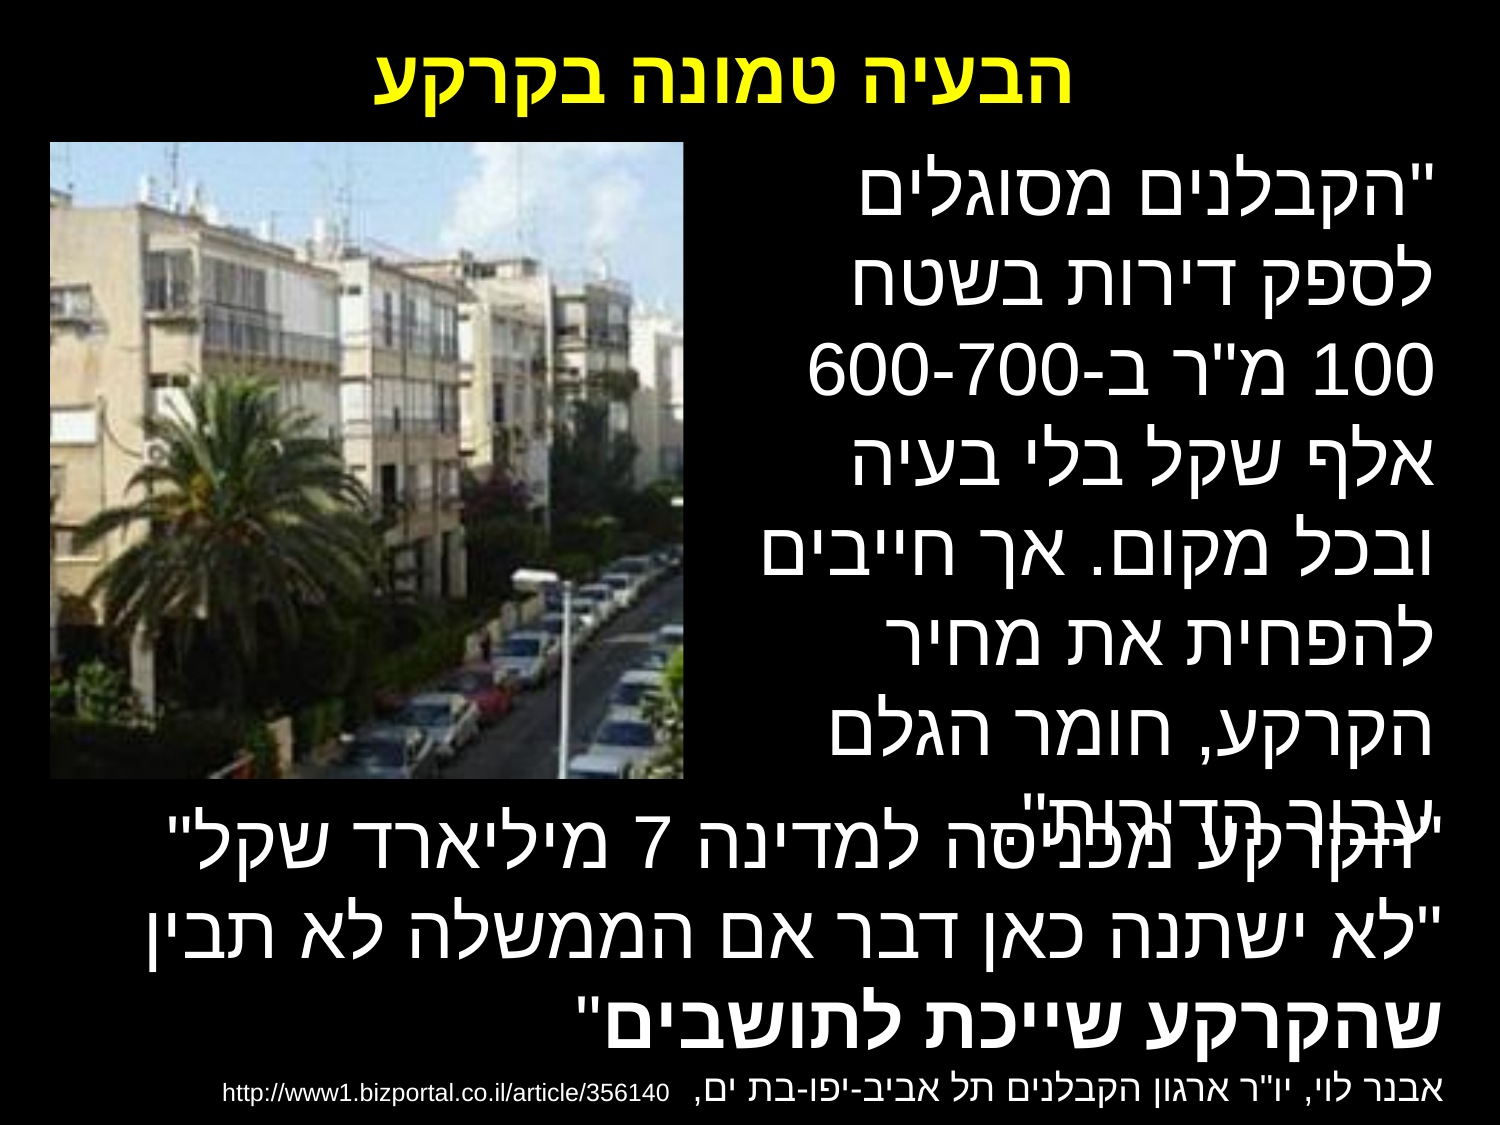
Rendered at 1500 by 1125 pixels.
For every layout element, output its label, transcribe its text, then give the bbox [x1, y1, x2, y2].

title הבעיה טמונה בקרקע [24, 26, 1476, 134]
text_box "הקרקע מכניסה למדינה 7 מיליארד שקל" "לא ישתנה כאן דבר אם הממשלה לא תבין שהקרקע שייכת לתושבים" אבנר לוי, יו"ר ארגון הקבלנים תל אביב-יפו-בת ים, http://www1.bizportal.co.il/article/356140 [50, 778, 1460, 1098]
text_box "הקבלנים מסוגלים לספק דירות בשטח 100 מ"ר ב-600-700 אלף שקל בלי בעיה ובכל מקום. אך חייבים להפחית את מחיר הקרקע, חומר הגלם עבור הדירות". [702, 125, 1451, 735]
text_box [50, 142, 684, 779]
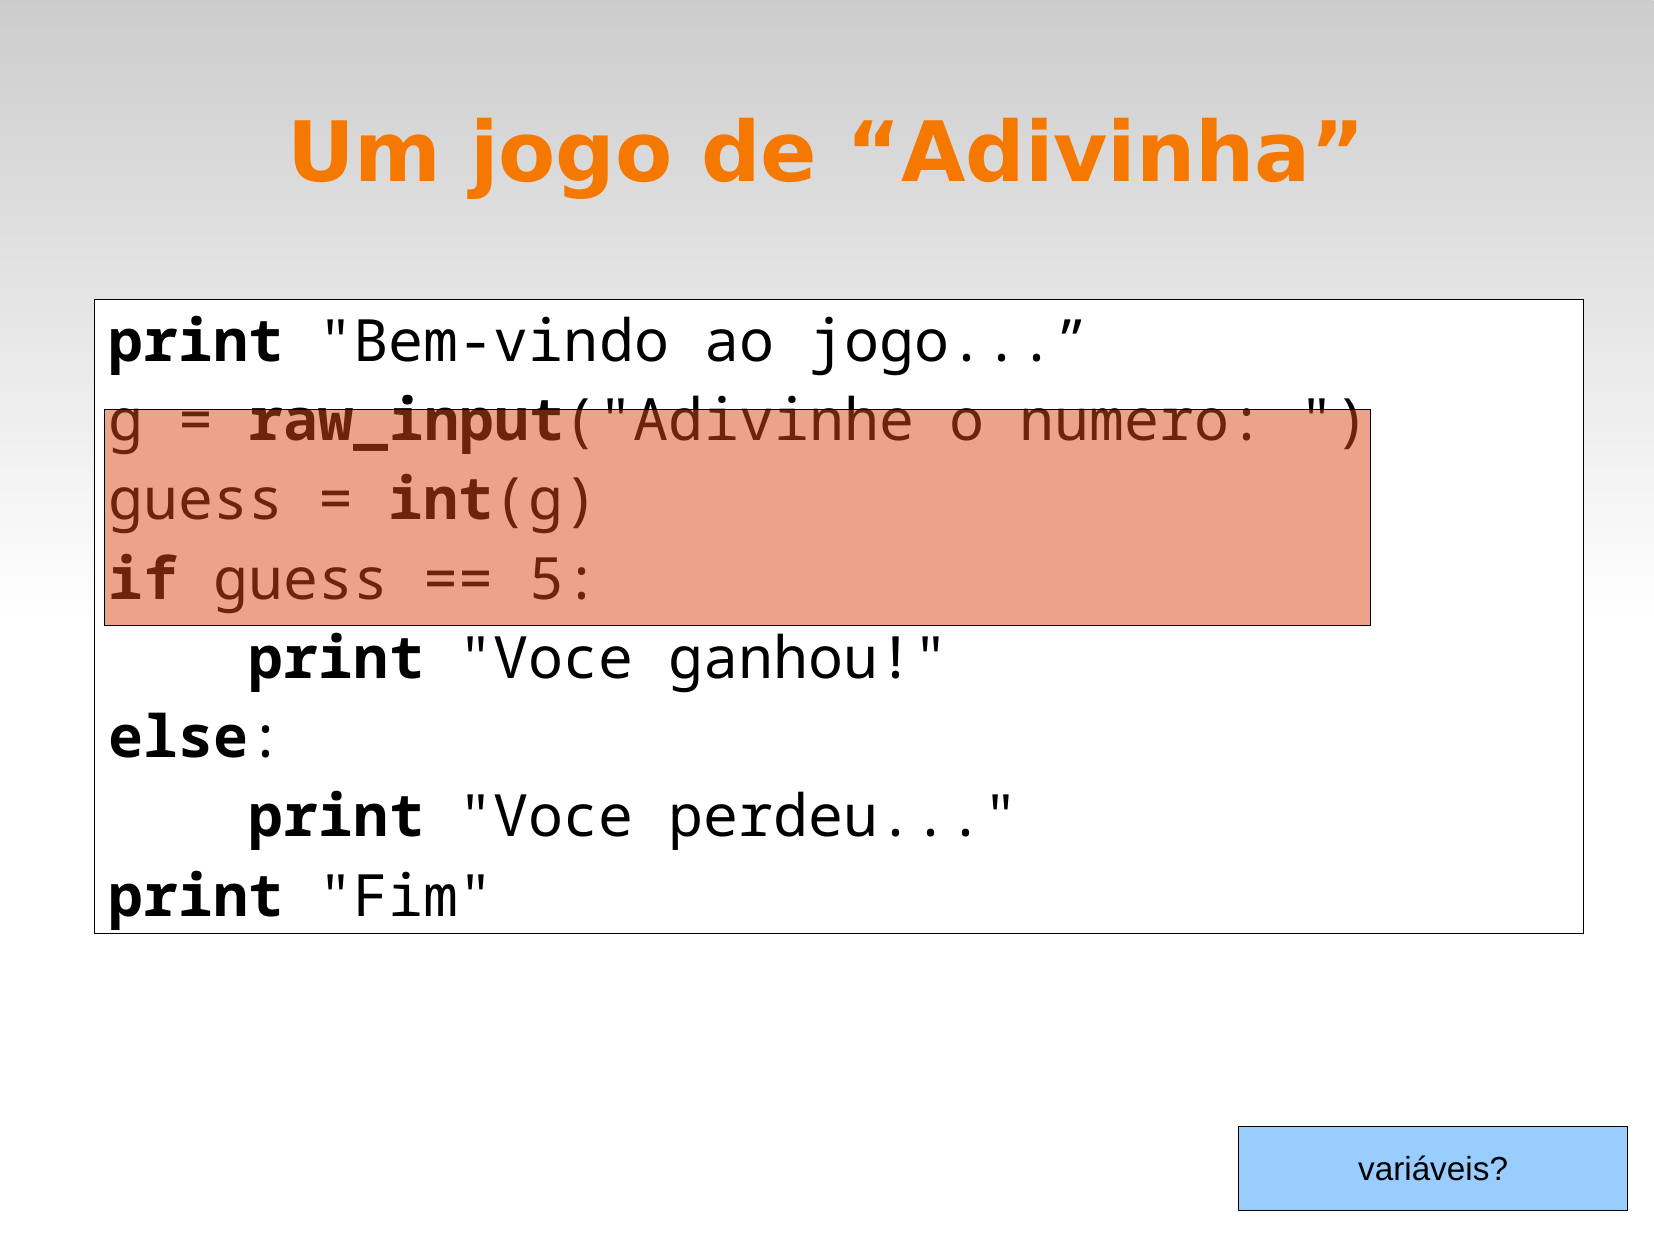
-=-=-
TASK → Please count the lines in the data above that contain the string "give". Reply with the number only.

COMPLETE OUTPUT → 1